Images with bounding boxes:
=-=-=-=-=
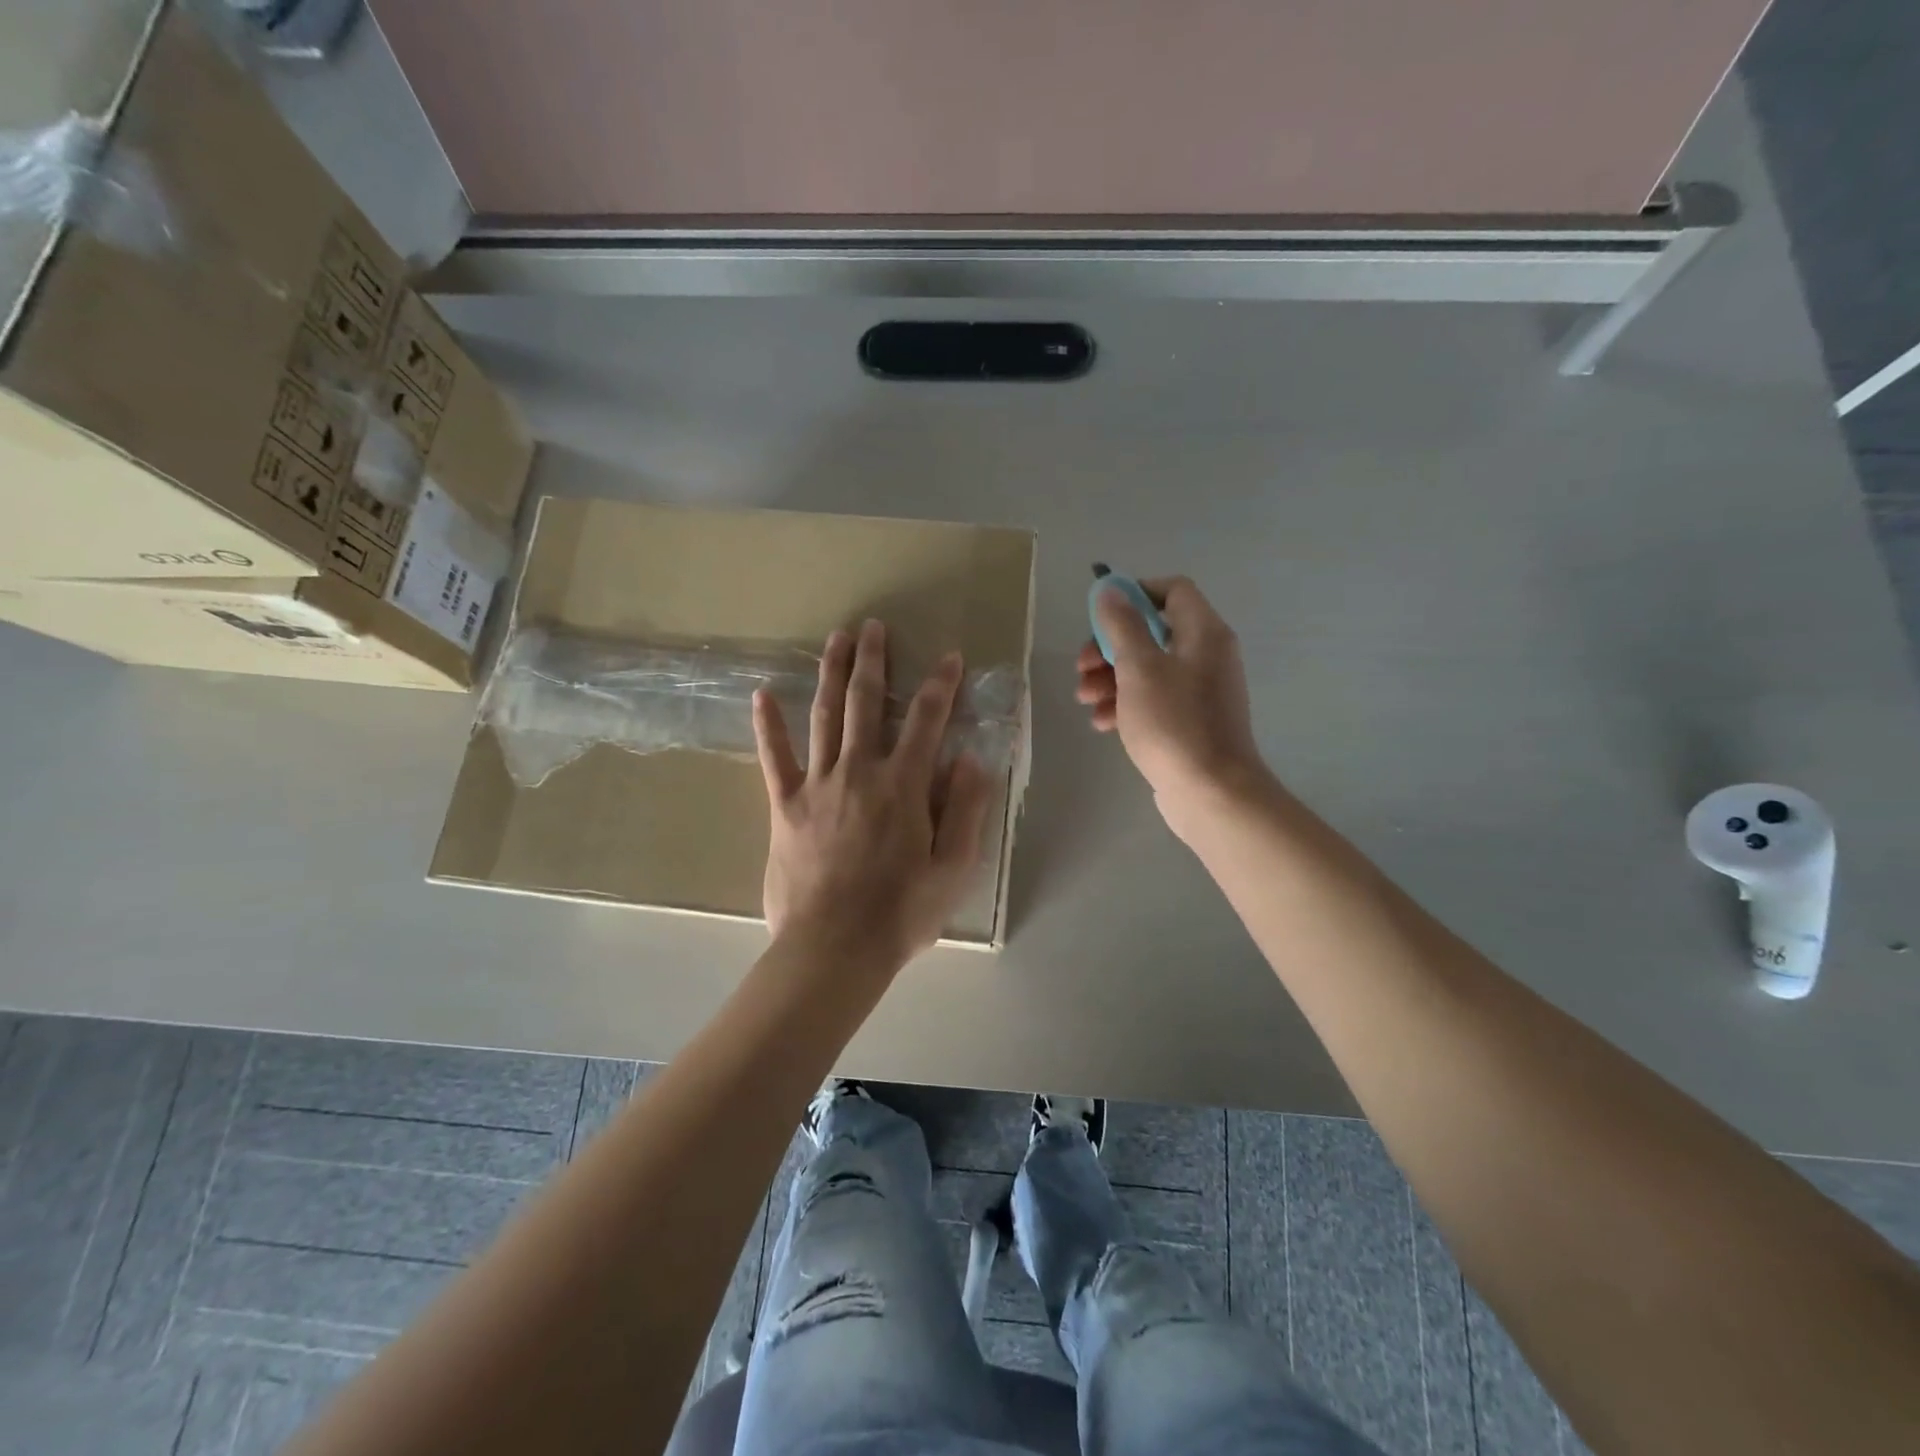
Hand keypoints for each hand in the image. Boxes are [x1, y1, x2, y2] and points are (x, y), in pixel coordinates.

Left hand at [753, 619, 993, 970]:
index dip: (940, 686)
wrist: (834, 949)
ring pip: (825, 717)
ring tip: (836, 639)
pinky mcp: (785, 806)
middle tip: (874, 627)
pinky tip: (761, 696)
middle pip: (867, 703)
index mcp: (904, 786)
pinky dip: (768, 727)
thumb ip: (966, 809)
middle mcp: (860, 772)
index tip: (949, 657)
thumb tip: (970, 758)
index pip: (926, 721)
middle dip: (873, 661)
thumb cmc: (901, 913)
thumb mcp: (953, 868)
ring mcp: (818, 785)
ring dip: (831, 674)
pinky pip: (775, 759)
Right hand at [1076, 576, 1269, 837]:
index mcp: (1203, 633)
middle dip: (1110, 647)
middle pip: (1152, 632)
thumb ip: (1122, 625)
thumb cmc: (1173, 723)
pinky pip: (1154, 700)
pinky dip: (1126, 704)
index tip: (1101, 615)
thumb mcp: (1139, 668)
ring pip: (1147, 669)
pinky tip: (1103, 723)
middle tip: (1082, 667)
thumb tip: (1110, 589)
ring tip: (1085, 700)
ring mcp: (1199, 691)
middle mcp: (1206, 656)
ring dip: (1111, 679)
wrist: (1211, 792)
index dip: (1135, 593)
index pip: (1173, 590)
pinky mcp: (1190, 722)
=-=-=-=-=
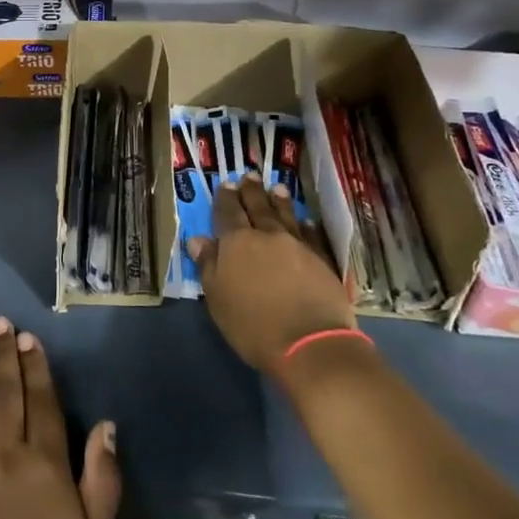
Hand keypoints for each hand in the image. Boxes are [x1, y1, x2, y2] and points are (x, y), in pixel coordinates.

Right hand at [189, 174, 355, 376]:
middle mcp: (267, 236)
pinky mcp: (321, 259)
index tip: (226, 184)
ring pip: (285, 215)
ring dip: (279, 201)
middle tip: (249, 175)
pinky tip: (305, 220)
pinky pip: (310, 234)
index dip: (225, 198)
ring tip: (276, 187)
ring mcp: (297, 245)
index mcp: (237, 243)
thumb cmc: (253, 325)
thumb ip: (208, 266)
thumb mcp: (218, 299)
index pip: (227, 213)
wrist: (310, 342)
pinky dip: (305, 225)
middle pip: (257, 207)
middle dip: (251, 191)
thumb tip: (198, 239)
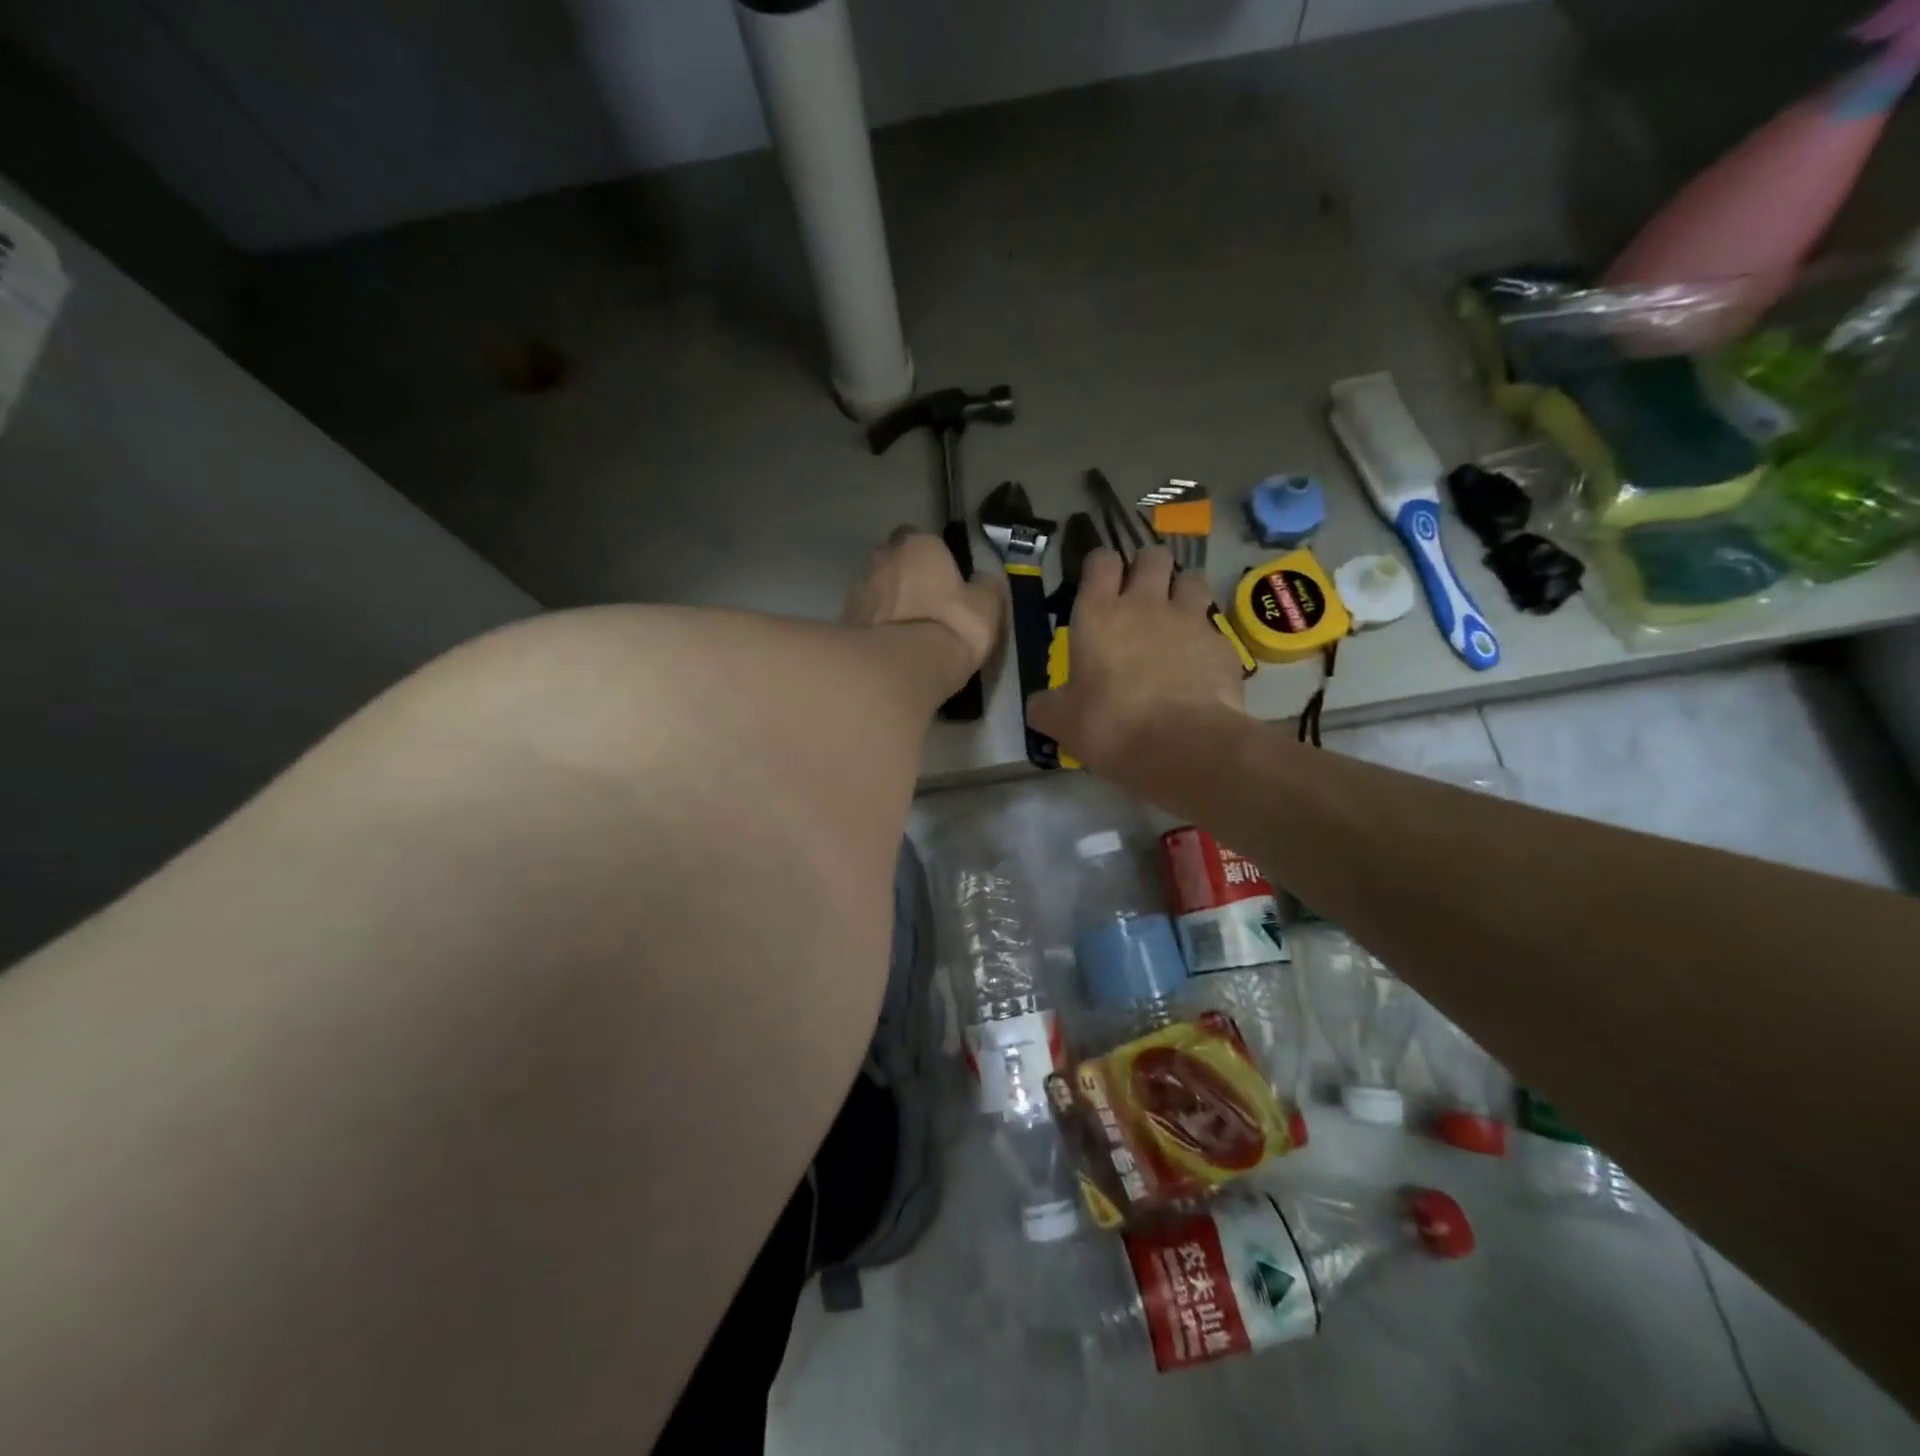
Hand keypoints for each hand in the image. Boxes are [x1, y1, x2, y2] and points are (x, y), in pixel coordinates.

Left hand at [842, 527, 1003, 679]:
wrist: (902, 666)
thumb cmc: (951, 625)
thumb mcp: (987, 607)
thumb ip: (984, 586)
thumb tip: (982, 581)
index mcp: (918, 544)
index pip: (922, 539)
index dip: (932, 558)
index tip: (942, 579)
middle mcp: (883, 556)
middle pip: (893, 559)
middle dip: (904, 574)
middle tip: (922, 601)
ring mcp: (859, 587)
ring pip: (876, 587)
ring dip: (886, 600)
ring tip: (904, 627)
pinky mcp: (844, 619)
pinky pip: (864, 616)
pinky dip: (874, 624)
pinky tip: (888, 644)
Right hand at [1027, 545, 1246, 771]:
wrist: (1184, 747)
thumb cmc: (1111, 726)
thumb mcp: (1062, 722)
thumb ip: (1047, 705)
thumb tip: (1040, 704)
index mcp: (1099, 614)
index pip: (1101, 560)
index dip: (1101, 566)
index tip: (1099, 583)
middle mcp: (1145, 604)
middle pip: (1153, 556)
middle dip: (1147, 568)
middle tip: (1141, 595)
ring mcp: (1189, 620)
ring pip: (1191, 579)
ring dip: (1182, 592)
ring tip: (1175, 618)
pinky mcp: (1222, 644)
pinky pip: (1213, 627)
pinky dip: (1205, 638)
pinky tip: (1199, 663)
=-=-=-=-=
Task brief :: Starting at the line that has "index mcp: (237, 243)" in the records above, restate word for word every line until the one that has "thumb tip: (198, 239)", and include that one as well.

The answer ::
index mcp: (237, 243)
thumb cmc: (253, 325)
thumb ip: (208, 266)
thumb mcp: (218, 299)
index pip: (227, 213)
wrist: (310, 342)
pinky dip: (305, 225)
middle pip: (257, 207)
middle dip: (251, 191)
thumb tip: (198, 239)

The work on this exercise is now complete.